If any of you want to get me involved in your cases - again, please send me a private message in this forum and included your contact details, such as full name, company, email and phone. I am happy to be your advocat in our org and facilitate solving your problems. Latter one is my job anyway as Product Manager - solving market problems.
If you feel that this is not an option, please let me know as well and also what you think is an option.
Just mentioning issues will not solve them, so allow me to help you or at least to understand the full scope of issues.
Here is the bugs I have found.
Does not work with Server 2008 R2 Windows Updates keeps prompting for Auth.

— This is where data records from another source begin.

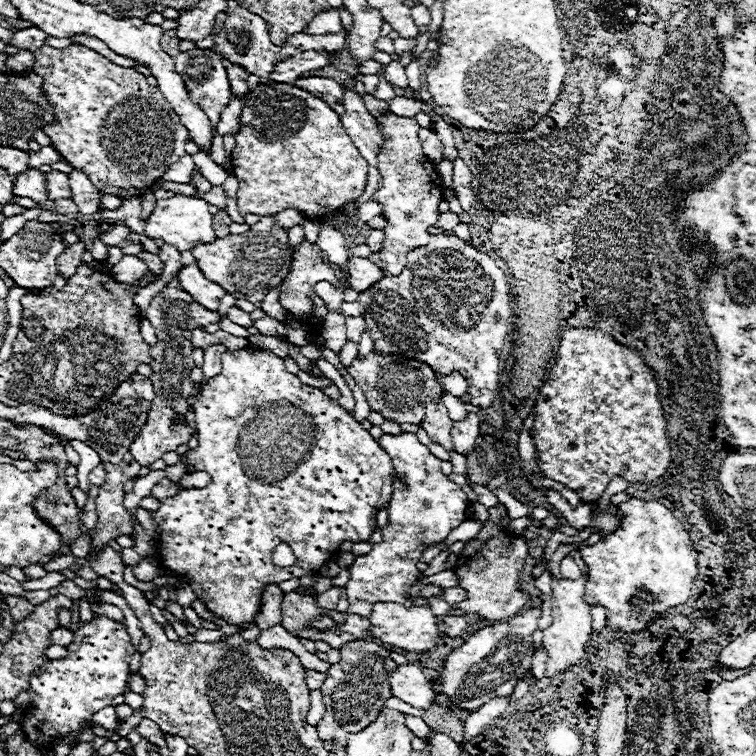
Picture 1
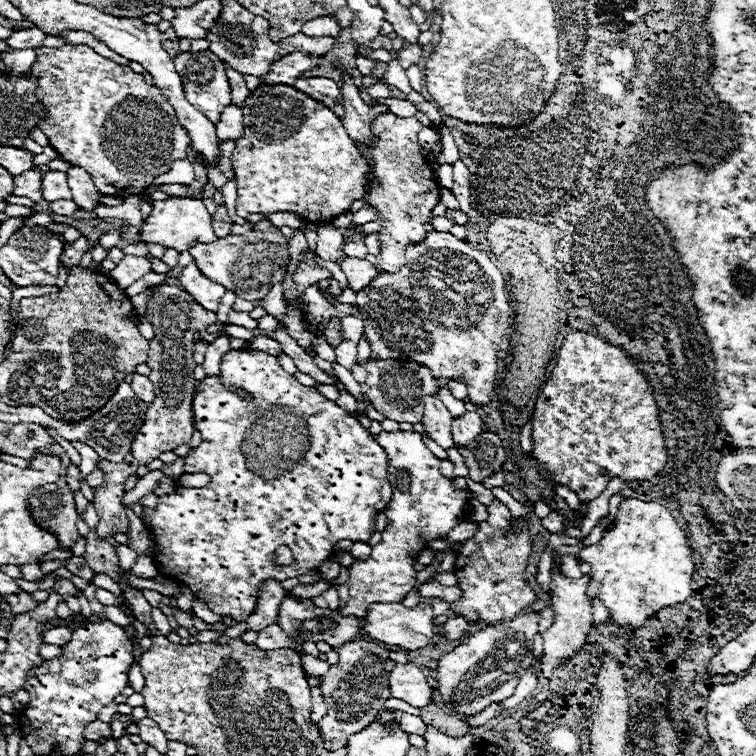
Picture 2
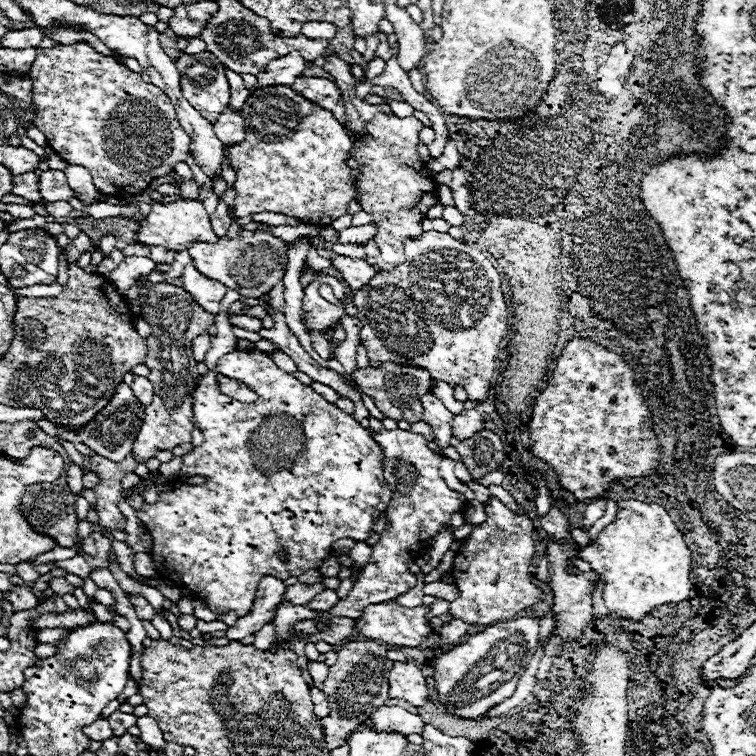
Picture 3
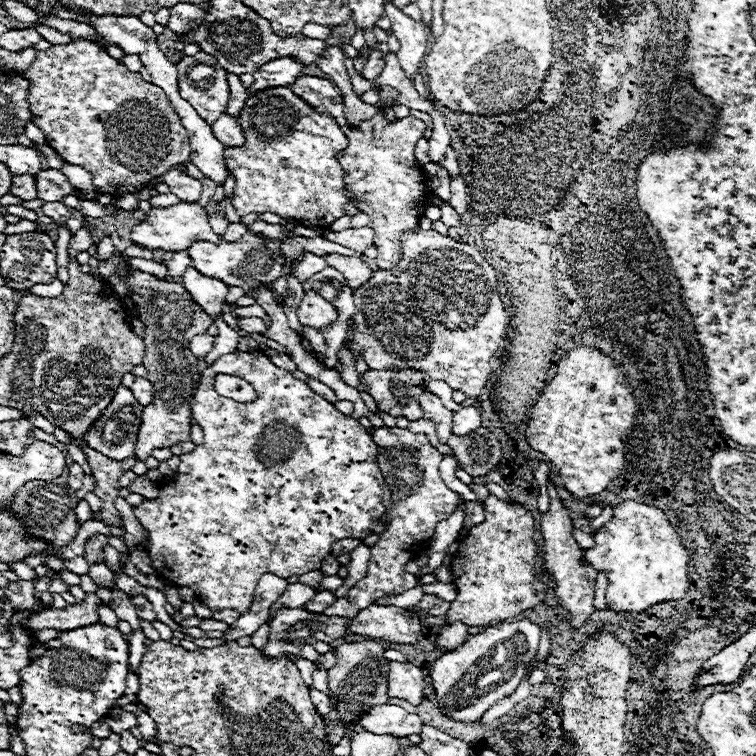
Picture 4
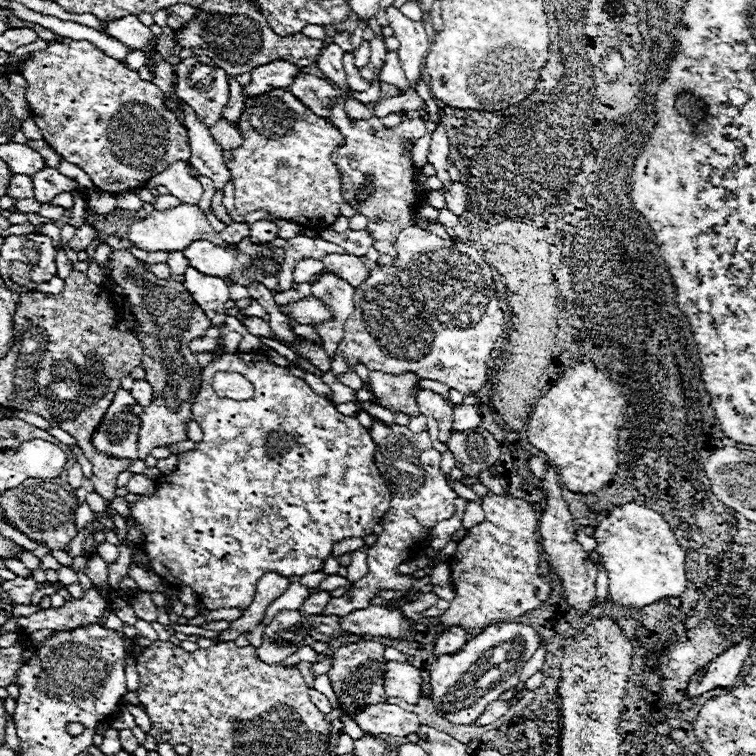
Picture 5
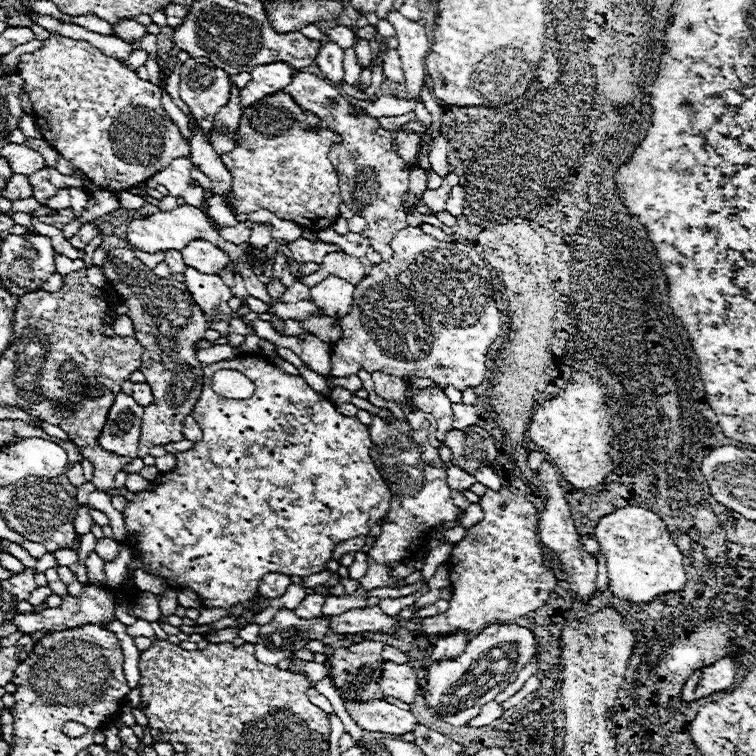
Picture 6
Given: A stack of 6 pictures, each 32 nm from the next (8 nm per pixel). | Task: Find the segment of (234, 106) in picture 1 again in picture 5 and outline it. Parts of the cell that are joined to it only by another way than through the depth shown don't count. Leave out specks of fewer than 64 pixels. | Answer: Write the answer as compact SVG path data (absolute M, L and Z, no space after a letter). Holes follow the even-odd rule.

Does not work with Windows 7 Windows Updates keeps prompting for Auth.
I have no issues with XP or 2003.
Java Auth issues.
Thing is my network is a normal native server 2008 domain. I am using NTLM auth which works great for normal web surfing.
for NTLM and Win7/2008 I have found this while searching the web for your issue: http://blog.censornet.com/index.php?/archives/43-Windows-update-breaks-NTLM.html not saying that it is cause, but might be the case.
What are your Java issues?
I ran into the authentication problem with Windows 7 and WG7 as well. I put a simple authentication bypass rule in for the user agents specific to Windows Update. Since, all is well. If you'd like more detail on it, let me know.
I also had to put in an Auth Bypass rule for the Windows Updates.
At the Authenticate and Authorize rule set i have a Windows Updates Bypass Auth rule.
Header.Request.Get ("User-Agent") ((click the parameter to set User-Agent))
Matches in list
Created a list "User Agents for Windows Updates" then added a wildcard expression "Windows-Update-Agent"
Then added another Rule Criteria and linked with an OR
Matches in List
Created a list "Windows Updates" then added a wildcard expression for all the Windows Updates sites.
Here is what I used.
Action is set to "Stop Rule Set"
Then to restrict access to who can run Windows Updates I added I added two rules to Category Content Filter.
Name: Allow Windows Updates for Domain Admins
Authentication.Attributes cantains "Domain Admins"
URL.Host matches in list "Windows Updates"
Action is Stop Rule Set
Name: Block Windows Updates for Domain Users
Authentication.Attributes cantains "Domain Users"
URL.Host matches in list "Windows Updates"
Action is Block
Setting is URL Block.
Make sure Domain Admins rule is above the Domain Users Rule.